Maybe it’s the cold and snow here that’s making me crave a spicy dinner. I’ve used millet and tomatoes for the base – millet is a great source of magnesium and iron and is very versatile. The peppers, jalapenos and onion bring great flavor and some crunch, and the olives bring a bit of that salty taste it needed. While eating this – I’ve been thinking of making this over a bit at some point to bring as a pot luck appetizer.
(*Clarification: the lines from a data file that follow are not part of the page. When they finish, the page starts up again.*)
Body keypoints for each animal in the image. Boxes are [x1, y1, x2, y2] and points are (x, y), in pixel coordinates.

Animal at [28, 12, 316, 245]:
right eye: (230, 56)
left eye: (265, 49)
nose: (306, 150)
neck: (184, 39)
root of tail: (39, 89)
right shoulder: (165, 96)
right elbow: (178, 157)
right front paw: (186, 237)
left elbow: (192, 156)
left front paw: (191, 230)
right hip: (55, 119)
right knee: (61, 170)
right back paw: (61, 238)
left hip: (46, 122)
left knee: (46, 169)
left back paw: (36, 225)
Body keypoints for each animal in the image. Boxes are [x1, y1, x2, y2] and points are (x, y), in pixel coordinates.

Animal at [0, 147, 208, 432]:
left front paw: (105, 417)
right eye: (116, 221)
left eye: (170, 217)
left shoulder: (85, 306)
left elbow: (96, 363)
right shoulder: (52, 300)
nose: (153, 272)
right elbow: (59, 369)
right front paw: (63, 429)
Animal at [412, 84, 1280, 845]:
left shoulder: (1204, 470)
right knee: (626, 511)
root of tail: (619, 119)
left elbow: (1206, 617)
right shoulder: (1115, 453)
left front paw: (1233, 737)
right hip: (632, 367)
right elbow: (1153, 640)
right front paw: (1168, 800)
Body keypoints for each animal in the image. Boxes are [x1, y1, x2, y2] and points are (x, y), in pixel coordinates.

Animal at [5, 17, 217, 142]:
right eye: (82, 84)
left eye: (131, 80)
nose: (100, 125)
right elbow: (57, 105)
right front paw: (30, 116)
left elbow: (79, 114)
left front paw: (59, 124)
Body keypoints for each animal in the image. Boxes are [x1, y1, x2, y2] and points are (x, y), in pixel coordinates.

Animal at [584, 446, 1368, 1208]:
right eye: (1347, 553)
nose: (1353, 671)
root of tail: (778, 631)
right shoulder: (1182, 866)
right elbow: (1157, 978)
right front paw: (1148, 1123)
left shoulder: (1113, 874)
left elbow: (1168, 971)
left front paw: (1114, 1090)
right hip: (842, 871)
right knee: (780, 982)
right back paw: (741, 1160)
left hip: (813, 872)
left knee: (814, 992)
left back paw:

How great would that be to have something so healthy and tasty at a pot luck?
2 1/2 cups cooked millet
1/2 medium sweet onion, diced
2 garlic cloves, diced
1 cup tomato sauce
2 jalapenos, seeded and diced
2 medium tomatoes, seeded and diced
2 red bell peppers, seeded and diced
1 1/4 cups cheddar cheese, shredded
1/2 teaspoon cayenne pepper
2 teaspoons ground cumin
1 teaspoon sea salt
2 tablespoons extra virgin olive oil
2 tablespoons diced chives
3 tablespoons diced black olives
Preheat the oven to 350F. In a large skillet over medium heat add the olive oil, onion, garlic, cumin, and cayenne. Cook for about 5 minutes and add the diced tomatoes and tomato sauce. In a separate skillet add the bell peppers and jalapenos and cook for about 8 minutes. Add the cooked millet and peppers to the skillet of tomato sauce and combine. Next add 1/2 cup of the shredded cheese and combine well.
Place the mixture in a 9×9 pan and spread evenly. Top off with the 3/4 cups cheddar, chives, and black olives. Cover with tin foil and bake for 20 minutes, remove the foil and bake another 10 minutes. Serve hot. Serves 4-6, can serve it with corn tortillas or sour cream.